I have this concept of Shapes. One thing I noticed when playing Chess, Othello, and learning Go, is that there's this concept of pressure in space and time. I'll use Chess as an example, as it's the game I know how to describe best.

If you're executing an attack on the King's Side, then what you are doing is attempting to have more officers able to reach the opponent's KS than your opponent can muster in defence. This is pressure in space - you have cut off places your opponent can safely move to. This is also pressure in time, in that your opponent needs more moves to successfully defend than you need to successfully attack.

All pressures can be graphed. The trick to graphing is to find meaningful axes and to assign meaningful values to the observed phenomena. Anything that can be graphed has a shape (and, potentially, an equation).

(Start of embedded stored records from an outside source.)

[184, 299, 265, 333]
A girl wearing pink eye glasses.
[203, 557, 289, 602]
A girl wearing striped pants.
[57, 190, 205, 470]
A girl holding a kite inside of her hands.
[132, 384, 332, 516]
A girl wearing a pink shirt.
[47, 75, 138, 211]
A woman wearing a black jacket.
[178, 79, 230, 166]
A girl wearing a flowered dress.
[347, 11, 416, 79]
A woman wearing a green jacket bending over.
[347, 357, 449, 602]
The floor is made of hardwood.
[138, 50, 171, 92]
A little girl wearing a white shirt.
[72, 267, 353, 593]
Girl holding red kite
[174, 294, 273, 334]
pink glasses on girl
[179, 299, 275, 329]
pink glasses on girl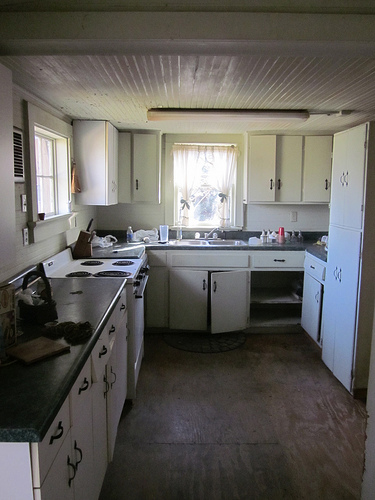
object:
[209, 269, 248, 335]
cabinet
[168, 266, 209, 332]
cabinet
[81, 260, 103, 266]
burner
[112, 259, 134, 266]
burner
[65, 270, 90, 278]
burner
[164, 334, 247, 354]
rug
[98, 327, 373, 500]
floor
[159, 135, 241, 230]
frame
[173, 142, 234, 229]
window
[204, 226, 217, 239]
faucet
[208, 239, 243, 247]
sink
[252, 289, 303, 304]
shelf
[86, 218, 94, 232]
knife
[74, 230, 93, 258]
knife block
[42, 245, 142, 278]
stove top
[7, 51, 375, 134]
ceiling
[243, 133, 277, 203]
cabinets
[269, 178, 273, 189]
handles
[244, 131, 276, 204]
cupboards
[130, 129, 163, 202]
cupboards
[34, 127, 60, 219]
window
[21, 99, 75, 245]
frame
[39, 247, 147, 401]
stove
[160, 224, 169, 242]
glass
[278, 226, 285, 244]
container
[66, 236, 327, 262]
counter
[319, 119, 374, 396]
cabinet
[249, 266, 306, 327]
cabinet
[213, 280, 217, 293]
handle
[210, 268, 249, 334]
door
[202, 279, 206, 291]
handle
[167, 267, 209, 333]
door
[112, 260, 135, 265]
jet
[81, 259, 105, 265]
jet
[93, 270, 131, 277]
jet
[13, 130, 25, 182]
vent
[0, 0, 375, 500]
kitchen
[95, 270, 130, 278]
burner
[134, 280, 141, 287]
handle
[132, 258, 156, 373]
oven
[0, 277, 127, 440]
counter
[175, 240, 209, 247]
sink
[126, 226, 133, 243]
bottle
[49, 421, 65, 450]
cabient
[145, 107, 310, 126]
light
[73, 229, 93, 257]
block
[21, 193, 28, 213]
switch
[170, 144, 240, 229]
curtain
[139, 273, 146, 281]
knob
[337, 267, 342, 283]
knob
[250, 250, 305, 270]
drawer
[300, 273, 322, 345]
door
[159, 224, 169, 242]
cup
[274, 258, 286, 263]
drawer handle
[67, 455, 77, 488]
handle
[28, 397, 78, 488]
cabinet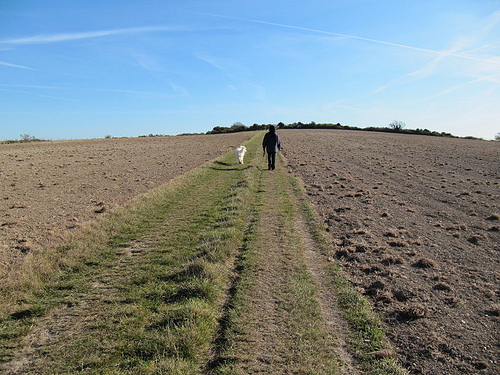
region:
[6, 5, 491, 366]
person walking with dog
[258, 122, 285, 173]
back of a person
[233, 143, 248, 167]
back of a dog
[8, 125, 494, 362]
a large barren field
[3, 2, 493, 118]
blue sky with a few clouds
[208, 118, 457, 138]
trees and brush near field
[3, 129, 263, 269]
left side of barren field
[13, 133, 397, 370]
grassy strip in middle of field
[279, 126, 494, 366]
right side of barren field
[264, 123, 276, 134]
back of person's head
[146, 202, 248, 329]
grasses are on the road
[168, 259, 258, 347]
grasse are green in color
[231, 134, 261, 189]
the dog isw alking beside he man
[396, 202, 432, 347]
the land is ploughedt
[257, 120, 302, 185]
the amn is dressed in black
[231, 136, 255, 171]
the dog is white in color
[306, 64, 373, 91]
the sky is coverd of clouds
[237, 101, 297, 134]
trees are seen at th background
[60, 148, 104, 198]
the land is coverd of soil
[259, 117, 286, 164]
man walking on grass road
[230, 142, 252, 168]
white animal walking with man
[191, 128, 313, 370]
green road in dirt field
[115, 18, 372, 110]
bright blue sky above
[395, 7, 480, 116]
white clouds in blue sky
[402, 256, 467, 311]
dirt clumps in field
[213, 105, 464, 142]
trees growing in the distance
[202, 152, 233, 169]
shadow of white animal on field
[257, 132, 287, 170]
black outfit of man walking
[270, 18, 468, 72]
jet contrail in sky above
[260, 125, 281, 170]
A person walks in a field.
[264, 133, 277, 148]
The person is wearing black.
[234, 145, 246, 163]
A dog is with the person.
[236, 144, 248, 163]
The dog is white.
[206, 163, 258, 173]
The person's shadow is on the ground.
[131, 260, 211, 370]
Grass grows along the path.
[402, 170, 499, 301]
The ground is made of dirt.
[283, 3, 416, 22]
The sky is blue.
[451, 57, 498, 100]
Clouds are in the sky.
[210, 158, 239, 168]
The dog's shadow is on the ground.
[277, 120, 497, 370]
dry field at right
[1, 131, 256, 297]
dry field at left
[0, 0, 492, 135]
blue sky with no clouds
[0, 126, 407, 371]
grass in the middle of the field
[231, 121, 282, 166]
person walking on grass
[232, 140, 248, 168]
white dog beside person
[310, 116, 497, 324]
clumps of dirt and dry grass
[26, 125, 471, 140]
trees and shrubs along the horizon line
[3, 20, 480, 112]
whispy white lines in sky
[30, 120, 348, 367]
a worn track from driving on the grass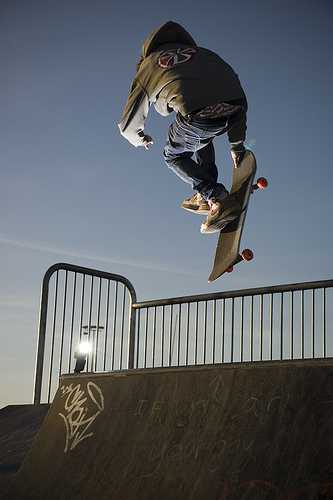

So, what I want to do is to start observing how these shapes interact with one another. What properties do these shapes have? Go is actually easier to do this with than Chess because the game naturally lends itself to this concept, due to its grouping nature. The shapes (initially) will be the actual groups of pieces. In Chess, these shapes are based on what the pieces will do, not on the pieces themselves.

I think that this is much closer to the way humans think about strategy games than static board analysis. I know that when I think about a move in Chess (or Go), I'm not thinking about the board position that will arise so much as about the pressures I will be placing on my opponent. I'm thinkin about keeping to the fundamentals and making solid moves. Why are they solid moves? Because they apply more pressure to the opponent. Your army is a weapon - as sharp or blunt as you want to make it. If you have sufficiently more men, a blunt attack is fine, otherwise a sharp attack is demanded.